Sand Hutton Miniature Railway

Overview
- Headquarters: Sand Hutton
- Locale: England
- Dates of operation: 1912–1922
- Successor: Sand Hutton Light Railway

Technical
- Track gauge: 15 in (381 mm)
- Length: 1.207 miles (1.942 km)

= Sand Hutton Miniature Railway =

Former railway in North Yorkshire, England

The Sand Hutton Miniature Railway was a miniature gauge estate railway serving the estate of Sir Robert Walker, the Fourth Baronet of Sand Hutton, Yorkshire, England.

==History==

Walker began experimenting with a gauge miniature railway in 1910. In 1912 he decided to build a miniature railway of that gauge in the grounds of Sand Hutton hall. By the end of the year, 350 yards of track had been laid and the locomotive Synolda had been acquired. By the end of 1913 the railway had been extended to 1245 yd, and was extended again by 1/2 mi in 1914.

At the outbreak of the First World War in 1914, the railway went into hiatus. Most of the local men joined the war effort and the Hall and grounds largely closed. After the war, Walker returned to the Hall and re-opened it. He planned to extend the miniature railway to connect with the nearby North Eastern Railway station at Warthill, a total distance of 7+1/4 mi. This longer line was intended to serve as the main transportation system for the estate. A light railway order was applied for and granted, in January 1920.

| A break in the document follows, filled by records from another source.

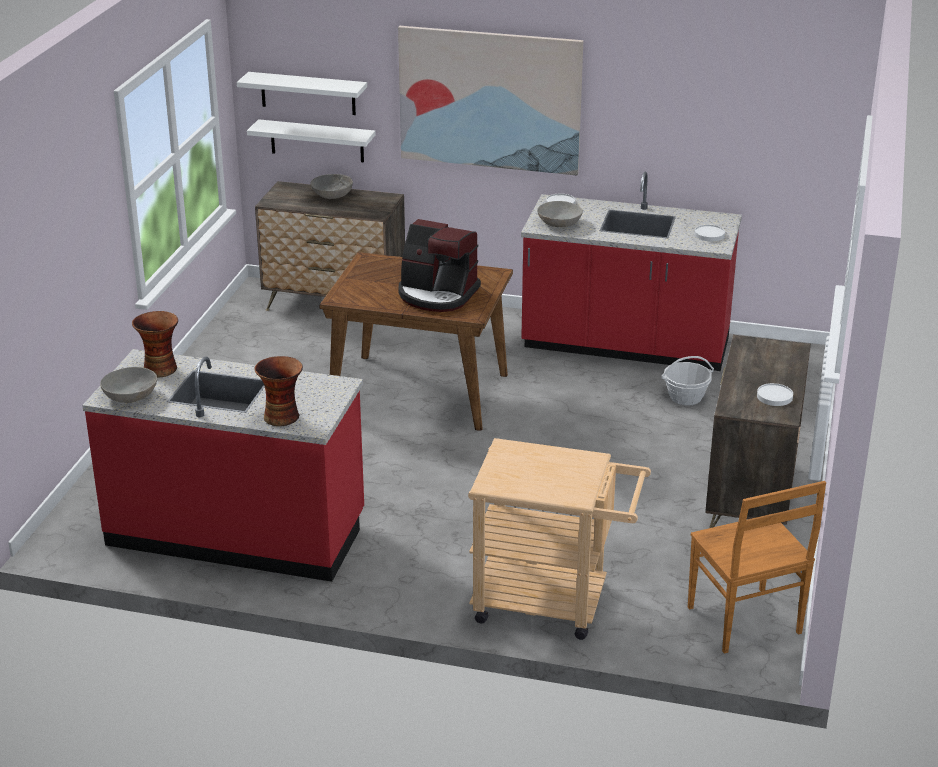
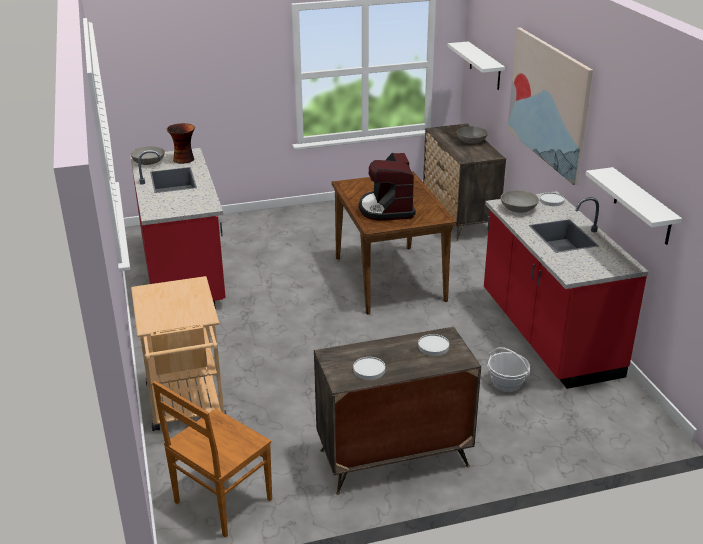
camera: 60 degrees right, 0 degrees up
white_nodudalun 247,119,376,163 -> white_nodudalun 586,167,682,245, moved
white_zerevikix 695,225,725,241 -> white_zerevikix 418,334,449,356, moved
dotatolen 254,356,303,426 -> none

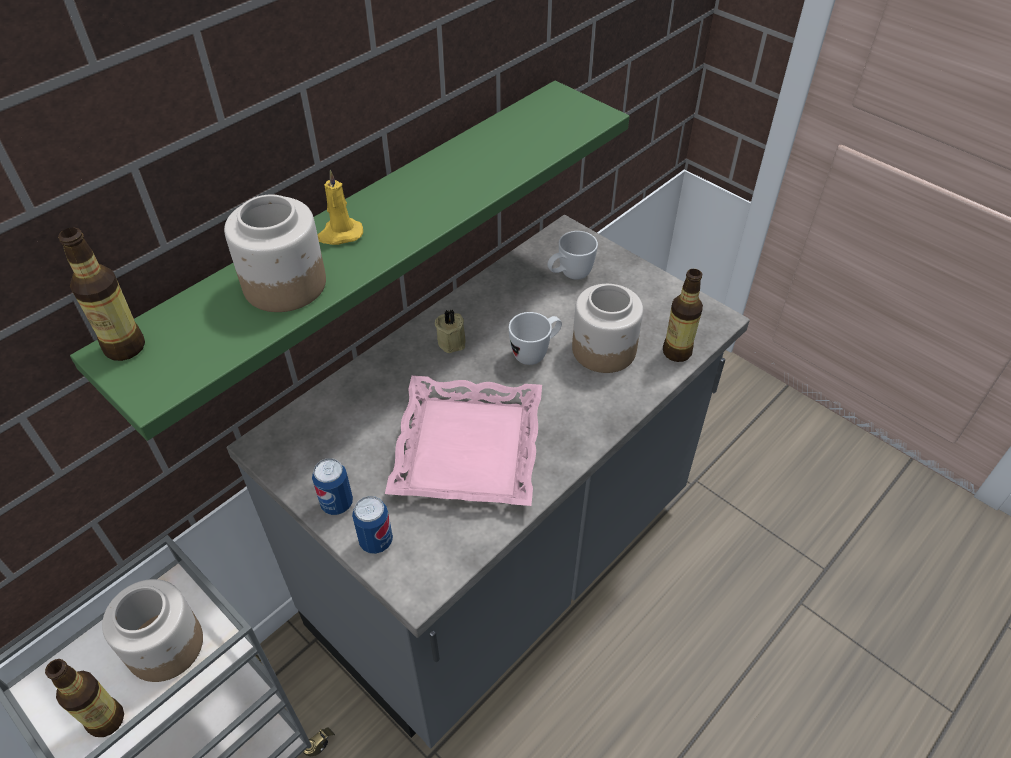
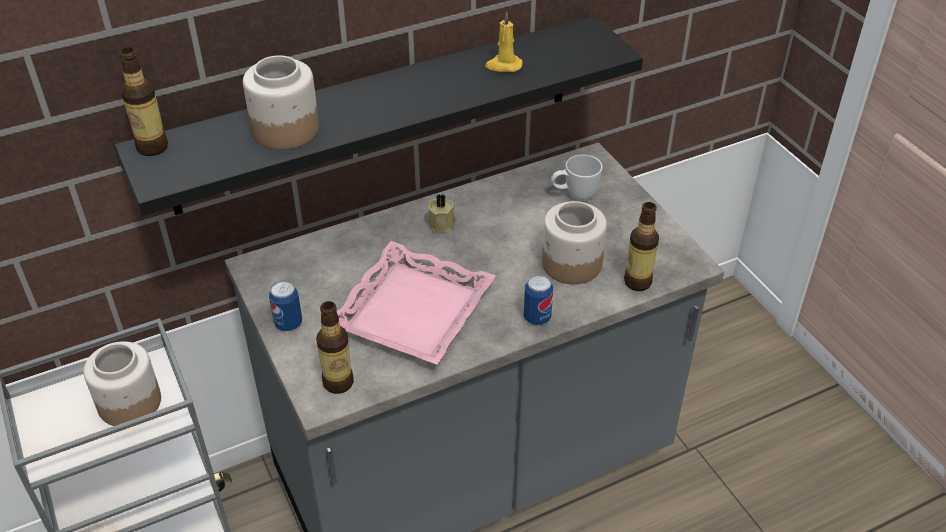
camera: 20 degrees right, 5 degrees down
green_nodudalun 70,80,630,441 -> black_nodudalun 114,16,643,216
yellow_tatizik 318,170,363,245 -> yellow_tatizik 485,12,523,72, moved
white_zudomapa 509,312,562,365 -> none
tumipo 352,496,393,554 -> tumipo 524,274,553,325, moved
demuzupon 45,659,124,737 -> demuzupon 316,301,354,394, moved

Work on the extension started in May 1920 with the trackbed being constructed near Warthill station. By the end of the year the trackbed was complete as far as Sand Hutton, and work was underway on the 3 mi long branch to the brickworks at Claxton. However much of the new line was steeply graded and it became obvious that a miniature locomotive like Synolda would not be capable of working the new line efficiently. Walker began searching for a more powerful solution to his transportation needs.

In December 1920 the Government announced the sale of the equipment from the gauge railway at the Deptford Meat Depot. This included track and rolling stock of a much more substantial nature. Walker purchased most of the Deptford equipment and set about converting the miniature railway into the Sand Hutton Light Railway. By 1922 the last remains of the miniature railway were gone and the remaining rolling stock was up for sale.

==Rolling stock==

| Name | Builder | Builder's type | Whyte Type | Built | Notes |
|---|---|---|---|---|---|
| Synolda | Bassett-Lowke | Class 30 | 4-4-2 | 1912 | Named after Sir Robert's first wife. Originally built for the Miniature Railway Company of Great Britain. She was sold to Belle Vue Miniature Railway around 1925. Now preserved at the Ravenglass and Eskdale Railway. |

The railway used four 4-wheel open carriages built by Basset-Lowke, each seating up to eight passengers. Walker also had two vehicles built at Sand Hutton: a closed bogie salon carriage and a 4-wheel closed brake van. The salon carriage survived the line and passed to the Ravenglass and Eskdale Railway.